A maionese Hellmann's chamou Billy Crystal e Meg Ryan para interpretarem mais uma vez Harry e Sally, 35 anos depois do lançamento do filme “Harry & Sally — feitos um para o outro” [When Harry meets Sally]. Eles recriaram a icônica cena em que os dois estão comendo na Katz’s Deli e Sally finge um orgasmo.
Para ver uma divertida comparação simultânea da versão original e do remake, clique aqui.
E se você achou que ela estava comendo o famoso sanduíche de pastrami da Katz (talvez um dos sanduíches mais famosos de Nova York, senão o mais famoso), errou. Sally estava comendo um sanduíche de peito de peru num pão branco. Leia mais sobre o pedido dela neste texto do Tasting Table.
Para assistir | Alex Atala no Roda Viva
No mês passado, o chef Alex Atala esteve no centro do Roda Viva, na TV Cultura. Num papo que durou uma hora e meia, Alex respondeu às perguntas dos entrevistadores.

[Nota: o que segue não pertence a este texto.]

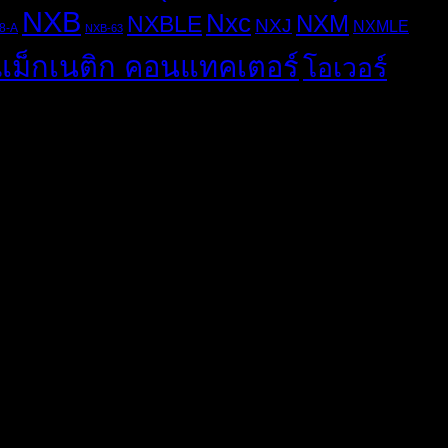
NXB
Nxc
NXM
NXBLE
NXJ
NXMLE
8-A
NXB-63
แม็กเนติก คอนแทคเตอร์
โอเวอร์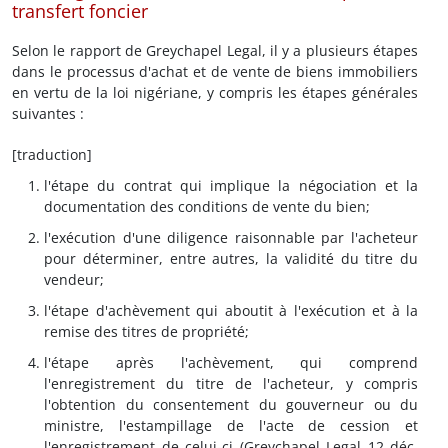
transfert foncier
Selon le rapport de Greychapel Legal, il y a plusieurs étapes
dans le processus d'achat et de vente de biens immobiliers
en vertu de la loi nigériane, y compris les étapes générales
suivantes :
[traduction]
l'étape du contrat qui implique la négociation et la
documentation des conditions de vente du bien;
l'exécution d'une diligence raisonnable par l'acheteur
pour déterminer, entre autres, la validité du titre du
vendeur;
l'étape d'achèvement qui aboutit à l'exécution et à la
remise des titres de propriété;
l'étape après l'achèvement, qui comprend
l'enregistrement du titre de l'acheteur, y compris
l'obtention du consentement du gouverneur ou du
ministre, l'estampillage de l'acte de cession et
l'enregistrement de celui-ci (Greychapel Legal 12 déc.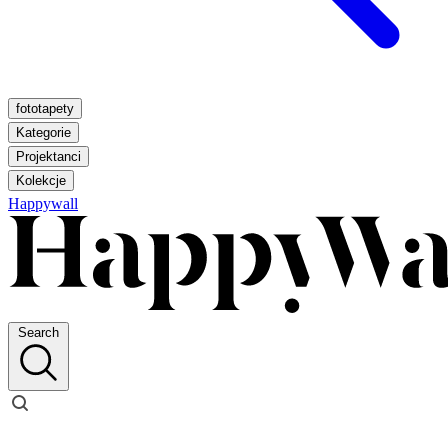
fototapety
Kategorie
Projektanci
Kolekcje
Happywall
Search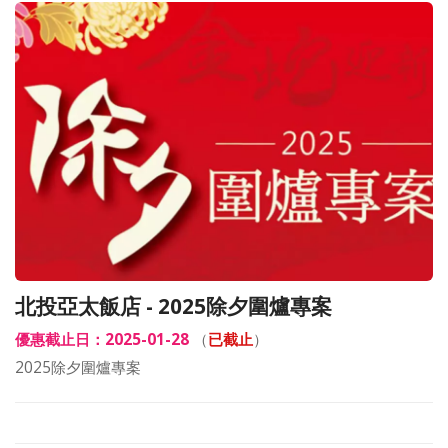
北投亞太飯店 - 2025除夕圍爐專案
優惠截止日：2025-01-28
（
已截止
）
2025除夕圍爐專案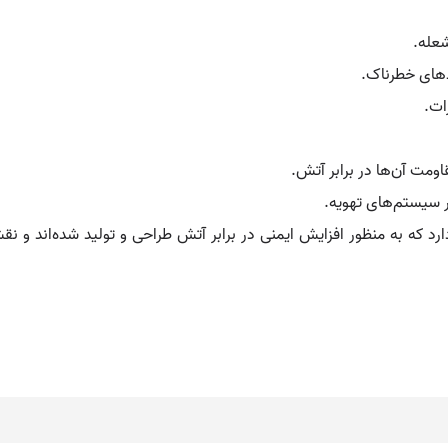
شعله.
های خطرناک.
ات.
مت آن‌ها در برابر آتش.
ر سیستم‌های تهویه.
د که به منظور افزایش ایمنی در برابر آتش طراحی و تولید شده‌اند و نق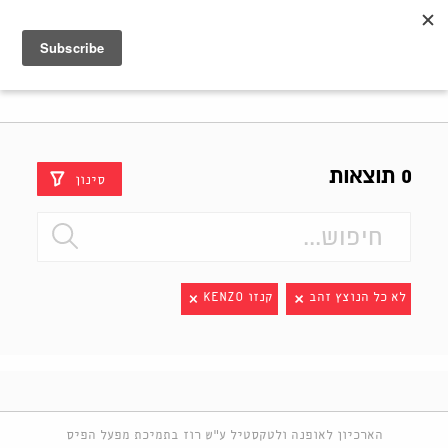
Shenkar
Logo
0 תוצאות
סינון
לא כל הנוצץ זהב
קנזו KENZO
הארכיון לאופנה ולטקסטיל ע"ש רוז בתמיכת מפעל הפיס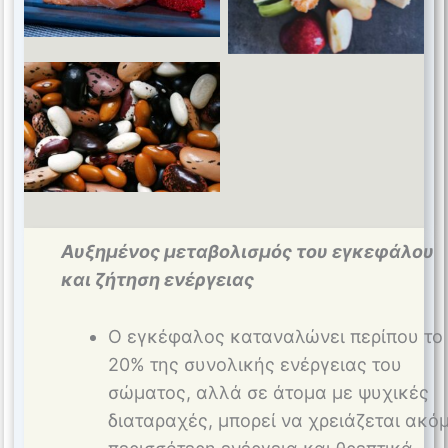
Magnesium
Αυξημένος μεταβολισμός του εγκεφάλου
και ζήτηση ενέργειας
Ο εγκέφαλος καταναλώνει περίπου το
20% της συνολικής ενέργειας του
σώματος, αλλά σε άτομα με ψυχικές
διαταραχές, μπορεί να χρειάζεται ακό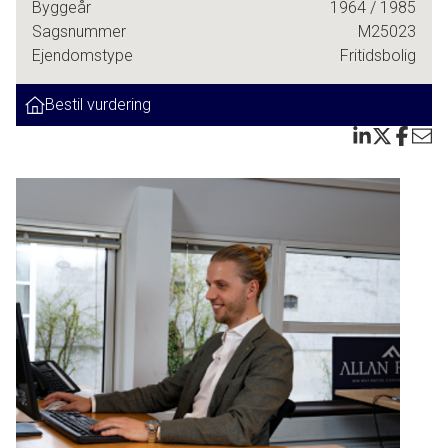
Byggeår
1964
/ 1985
Sagsnummer
M25023
Ejendomstype
Fritidsbolig
Bestil vurdering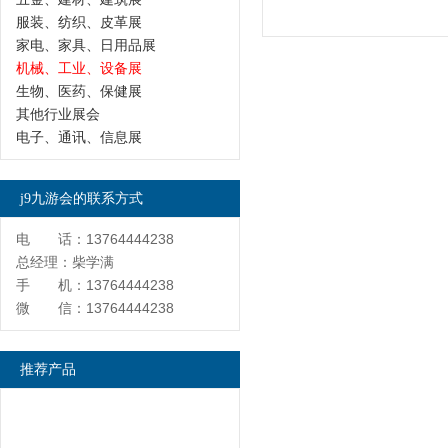
服装、纺织、皮革展
家电、家具、日用品展
机械、工业、设备展
生物、医药、保健展
其他行业展会
电子、通讯、信息展
j9九游会的联系方式
电 话：13764444238
总经理：柴学满
手 机：13764444238
微 信：13764444238
推荐产品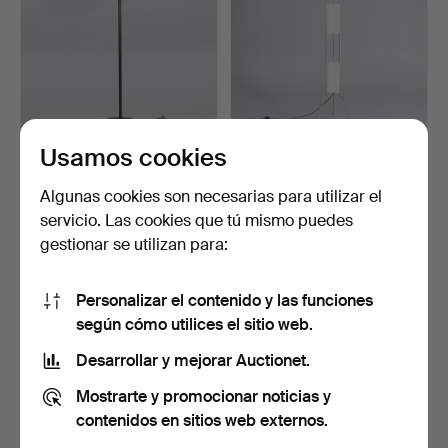
Usamos cookies
Lámpara de pie de latón
VALERIO BOTTIN. "Totem
con pantalla Le Kl…
Terra", lámpara de …
Subastado 22 may 2026
Subastado 11 may 2026
Algunas cookies son necesarias para utilizar el
3 pujas
7 pujas
servicio. Las cookies que tú mismo puedes
124 USD
86 USD
gestionar se utilizan para:
Personalizar el contenido y las funciones
según cómo utilices el sitio web.
Desarrollar y mejorar Auctionet.
Mostrarte y promocionar noticias y
contenidos en sitios web externos.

O painel foi composto por: “Arnaldo Lorençato, editor-executivo da revista Veja São Paulo; Larissa Januário, jornalista e apresentadora do canal Sabor & Arte; Luiza Fecarotta, jornalista, curadora gastronômica e colunista da Rádio CBN; Marcos Nogueira, autor da coluna Cozinha Bruta, da Folha de S.Paulo e Vivian Mesquita, editora-chefe de Paladar, do jornal O Estado de S. Paulo.”
Valeu e até a próxima, pessoal!
“Fui até o site da Oreo e cliquei em “aceitar todos os cookies”... e agora a gente espera.”
Créditos:
Revisão: Eloah Pina
Aqui também tenho dois pequenos que não comem batatas (com exceção das fritas). Essa questão sensorial às vezes me incomoda, mas eu tento expô-los aos pouquinhos.
Eu morei num país árabe por muitos anos, mesmo em São Paulo tinha acesso a ingredientes e restaurantes que não tenho, agora que moro no Sul. Minha vida é recriar sabores, estocar temperos e condimentos em viagens e tentar reproduzir as receitas que aprendi com amigas e, algumas, com as mães delas. Amo esse exercício de recriar sabores, mesmo porque acabei ficando muito exigente. A sua partilha me ajuda muito a entender o caminho das pedras, muito obrigada.
Também sou de família árabe e me identifico demais quando você escreve sobre crescer com esses sabores e tentar recriá-los em países diferentes com outros ingredientes <3 amo suas cartas!